Jumat, 20 Mei 2022

 


"Penganten" Nyoman Mindri (Baju Kuning) dan Penari Sanghyang Dedari Prapat

Jika tari wali ditarikan di areal tempat suci, tentu tidak menjadi persoalan. Bagaimana jika dipentaskan di area rumah warga? Ah, tentu akan menjadi kasus yang tak biasa. Namun, inilah kenyataan yang terjadi dengan tari Sanghyang Dedari di Banjar Prapat, Desa Ped, Kecamatan Nusa Penida, Bali. Selain di tempat suci (pura), tari Sanghyang Dedari juga ditarikan (mesolah) di rumah warga sebagai “tawur sesangi”.

Meskipun zaman bergerak modern, tetapi tradisi mesesangi tari Sanghyang Dedari tetap eksis hingga sekarang di Banjar Prapat. Warga melontarkan perjanjian suci, semacam permohonan doa yang sakral kepada Tuhan. Biasanya, berkaitan dengan permohonan kesembuhan, permohonan keturunan anak laki-laki dan lain sebagainya. Jika terkabulkan, maka warga mengundang (ngupah) penari Sanghyang Dedari mesolah di rumah yang bersangkutan.

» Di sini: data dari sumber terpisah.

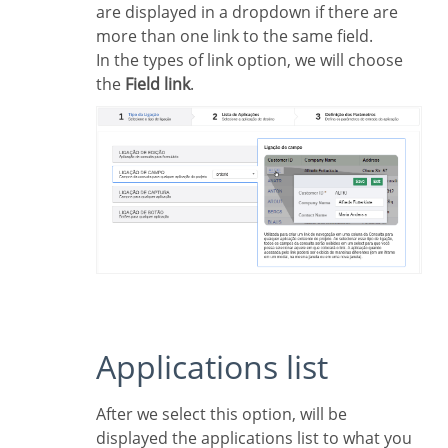
are displayed in a dropdown if there are
more than one link to the same field.
In the types of link option, we will choose
the
Field link
.
Applications list
After we select this option, will be
displayed the applications list to what you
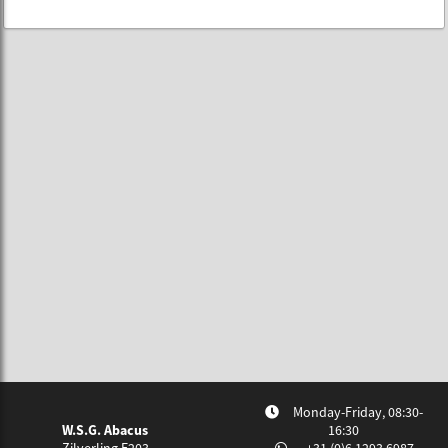
Monday-Friday, 08:30-
W.S.G. Abacus
16:30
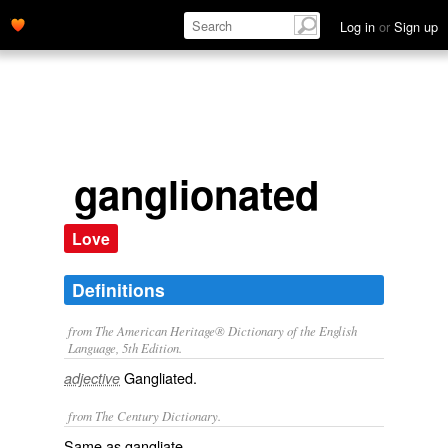
Log in
or
Sign up
ganglionated
Love
Definitions
from The American Heritage® Dictionary of the English
Language, 5th Edition.
Gangliated.
adjective
from The Century Dictionary.
Same as
gangliate
.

Awalnya, tradisi nyangiang Sanghyang Dedari hanya ada di intern krama Banjar Prapat. Namun, lama-kelamaan merembes ke beberapa wilayah di luar teritorial Banjar Prapat (misalnya, Biaung, Tanah Bias, Gelagah, dll). Di wilayah Nusa Penida, tari Sanghyang Dedari hanya ada di Banjar Prapat. Mengapa hanya ada di Prapat? Untuk sementara, belum ada cukup referensi untuk menjelaskan persoalan tersebut. 

Krama Banjar Prapat hanya tahu bahwa tari Sanghyang Dedari adalah warisan leluhur. Ditarikan secara turun-temurun hingga sekarang. Tari Sanghyang Dedari ditarikan setiap momen piodalan Pura Dalem Prapat dan hari raya Kuningan. Tarian ini ditarikan oleh penari tunggal perempuan suci, yang belum memasuki fase menstruasi.

Kehadiran tari Sanghyang Dedari dalam momen piodalan Pura Dalem dan Kuningan menjadi  keharusan. Tanpa acara nyolahang tari Sanghyang Dedari, maka prosesi upakara dianggap kurang jangkep (lengkap)—alias belum paripurna. Karena sejatinya, ritual nyolahang Sanghyang Dedari ialah prosesi nedunang (menghadirkan) sesuhunan Sanghyang Dedari.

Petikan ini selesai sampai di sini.